Когда отъехали на порядочное расстояние, Алаярбек Даниарбек, будто между прочим, заметил:
— Он не горец.
— Почему?
— Ноги он ставит косолапо, лицо у него бледное, идет он и задыхается. Разве горец такой бывает? Горец ноги ставит вразлёт, лицо у горца обожжено ветрами дочерна, а если горец начинает задыхаться, три дня в горах не проживёт. Этот встречный молодчик такой же горец, как та бабушка Мастан-би-би из нашей махалли, которая для того, чтобы свести влюблённых, льет из воска куклы, кладёт рядышком, покрывает их одним платком вместо одеяла, и которая...
— Во всяком случае, почтенный Алаярбек Даниарбек, — перебил Мирза Джалал, — вы говорите не меньше, чем та старая сводня из вашей махалли... Но, домулла, не является ли эта встреча предостережением нам? Не вернуться ли нам? — Мирза Джалал вдруг насторожился: сзади донесся топот.
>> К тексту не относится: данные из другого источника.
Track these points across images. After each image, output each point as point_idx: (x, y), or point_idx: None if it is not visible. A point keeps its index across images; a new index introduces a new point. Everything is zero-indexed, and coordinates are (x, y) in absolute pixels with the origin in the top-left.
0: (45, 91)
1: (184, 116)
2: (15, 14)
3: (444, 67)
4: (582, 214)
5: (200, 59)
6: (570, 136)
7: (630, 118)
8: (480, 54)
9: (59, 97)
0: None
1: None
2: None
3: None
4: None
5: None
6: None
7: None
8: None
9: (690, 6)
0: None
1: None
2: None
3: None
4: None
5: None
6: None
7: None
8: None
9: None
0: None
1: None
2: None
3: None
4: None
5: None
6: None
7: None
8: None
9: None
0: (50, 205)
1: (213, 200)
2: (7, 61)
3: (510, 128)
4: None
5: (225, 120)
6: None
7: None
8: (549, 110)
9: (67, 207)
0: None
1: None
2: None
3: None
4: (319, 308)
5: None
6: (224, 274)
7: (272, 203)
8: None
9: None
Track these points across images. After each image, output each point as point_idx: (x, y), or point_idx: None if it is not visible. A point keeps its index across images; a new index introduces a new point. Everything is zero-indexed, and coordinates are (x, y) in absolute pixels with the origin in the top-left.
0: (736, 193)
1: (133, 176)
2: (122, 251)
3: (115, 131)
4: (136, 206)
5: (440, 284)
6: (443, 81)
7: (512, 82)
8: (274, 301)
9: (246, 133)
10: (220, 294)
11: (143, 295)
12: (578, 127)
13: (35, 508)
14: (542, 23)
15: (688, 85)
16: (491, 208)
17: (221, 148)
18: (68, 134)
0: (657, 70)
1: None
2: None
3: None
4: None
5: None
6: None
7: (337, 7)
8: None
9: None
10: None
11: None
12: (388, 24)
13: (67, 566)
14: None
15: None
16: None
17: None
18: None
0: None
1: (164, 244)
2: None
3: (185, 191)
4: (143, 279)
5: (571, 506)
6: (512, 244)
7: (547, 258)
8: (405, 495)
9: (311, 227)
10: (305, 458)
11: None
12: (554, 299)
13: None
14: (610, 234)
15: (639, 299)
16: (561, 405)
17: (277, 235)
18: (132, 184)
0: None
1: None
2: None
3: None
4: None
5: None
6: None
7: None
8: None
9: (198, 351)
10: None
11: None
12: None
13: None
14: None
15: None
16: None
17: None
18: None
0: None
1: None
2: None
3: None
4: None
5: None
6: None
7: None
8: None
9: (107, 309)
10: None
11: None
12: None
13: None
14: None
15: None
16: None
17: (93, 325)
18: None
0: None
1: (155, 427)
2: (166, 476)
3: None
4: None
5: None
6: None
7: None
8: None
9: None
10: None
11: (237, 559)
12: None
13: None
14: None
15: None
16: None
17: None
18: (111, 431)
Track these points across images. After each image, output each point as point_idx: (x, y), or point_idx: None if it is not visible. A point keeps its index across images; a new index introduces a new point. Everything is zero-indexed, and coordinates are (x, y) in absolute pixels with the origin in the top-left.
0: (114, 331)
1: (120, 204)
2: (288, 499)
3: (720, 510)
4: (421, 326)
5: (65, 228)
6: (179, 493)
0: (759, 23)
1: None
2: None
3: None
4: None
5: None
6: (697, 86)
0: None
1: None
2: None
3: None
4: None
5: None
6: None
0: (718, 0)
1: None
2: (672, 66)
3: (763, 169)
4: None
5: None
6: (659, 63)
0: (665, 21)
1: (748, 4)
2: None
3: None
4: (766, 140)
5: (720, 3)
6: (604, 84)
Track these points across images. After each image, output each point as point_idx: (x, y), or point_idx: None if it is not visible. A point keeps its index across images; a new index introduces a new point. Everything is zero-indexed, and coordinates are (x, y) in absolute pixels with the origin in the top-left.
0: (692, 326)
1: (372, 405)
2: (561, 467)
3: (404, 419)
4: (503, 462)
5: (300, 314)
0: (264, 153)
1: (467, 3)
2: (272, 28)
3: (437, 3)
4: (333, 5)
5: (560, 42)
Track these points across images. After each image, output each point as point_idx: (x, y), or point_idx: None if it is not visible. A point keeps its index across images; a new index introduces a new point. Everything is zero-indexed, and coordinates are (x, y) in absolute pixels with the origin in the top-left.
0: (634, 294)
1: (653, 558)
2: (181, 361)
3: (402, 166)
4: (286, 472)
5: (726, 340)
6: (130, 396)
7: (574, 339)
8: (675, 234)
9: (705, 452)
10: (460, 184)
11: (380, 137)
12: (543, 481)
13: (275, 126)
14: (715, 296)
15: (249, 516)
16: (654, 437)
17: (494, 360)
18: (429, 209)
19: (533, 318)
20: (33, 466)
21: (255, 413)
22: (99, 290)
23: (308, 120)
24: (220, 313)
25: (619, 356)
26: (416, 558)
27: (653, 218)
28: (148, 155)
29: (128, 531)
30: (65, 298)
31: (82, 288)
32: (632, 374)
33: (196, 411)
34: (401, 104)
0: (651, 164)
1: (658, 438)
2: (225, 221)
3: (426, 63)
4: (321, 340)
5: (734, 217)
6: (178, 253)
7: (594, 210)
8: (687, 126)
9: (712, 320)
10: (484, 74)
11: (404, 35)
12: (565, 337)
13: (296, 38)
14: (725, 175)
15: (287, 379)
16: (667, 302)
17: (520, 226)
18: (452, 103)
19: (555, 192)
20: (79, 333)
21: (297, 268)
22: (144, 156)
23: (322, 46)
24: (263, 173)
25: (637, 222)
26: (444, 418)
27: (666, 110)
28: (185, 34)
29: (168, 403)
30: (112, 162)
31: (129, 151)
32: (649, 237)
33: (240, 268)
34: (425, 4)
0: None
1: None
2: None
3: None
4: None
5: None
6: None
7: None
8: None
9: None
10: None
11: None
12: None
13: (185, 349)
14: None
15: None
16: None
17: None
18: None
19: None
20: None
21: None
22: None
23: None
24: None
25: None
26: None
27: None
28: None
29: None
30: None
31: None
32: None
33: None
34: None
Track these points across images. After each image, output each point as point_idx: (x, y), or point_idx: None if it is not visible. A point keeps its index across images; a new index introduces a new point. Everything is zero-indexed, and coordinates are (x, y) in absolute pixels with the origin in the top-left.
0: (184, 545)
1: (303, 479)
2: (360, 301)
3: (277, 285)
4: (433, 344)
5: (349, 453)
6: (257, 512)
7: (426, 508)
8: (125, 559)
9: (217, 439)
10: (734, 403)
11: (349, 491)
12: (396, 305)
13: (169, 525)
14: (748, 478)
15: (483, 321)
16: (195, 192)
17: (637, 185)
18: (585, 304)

По крутому подъему к ним поднимался всадник. Он очень торопился, потемневшие от пота бока его лошади быстро вздымались и опускались.
Но тревога продолжалась недолго. Скоро стало ясно, что путников догоняет не кто иной, как бекский сын Абдуджаббар.
— Что же вы без меня уехали?! — радостно осклабившись, заговорил он. — Едва вас догнал, лошадь заморил. У нас беда в Ургуте. Пошли красноармейцы к верхним чинарам и стали в источнике пророка Ильи рыбу ловить, а на них дервиши из ханаки слепых набросились и одного убили. Тревожно стало в Ургуте и в горах... Главный ходжа-ишан в гневе. «Кяфиры, — говорит он, — осмелились топтать святыню источника».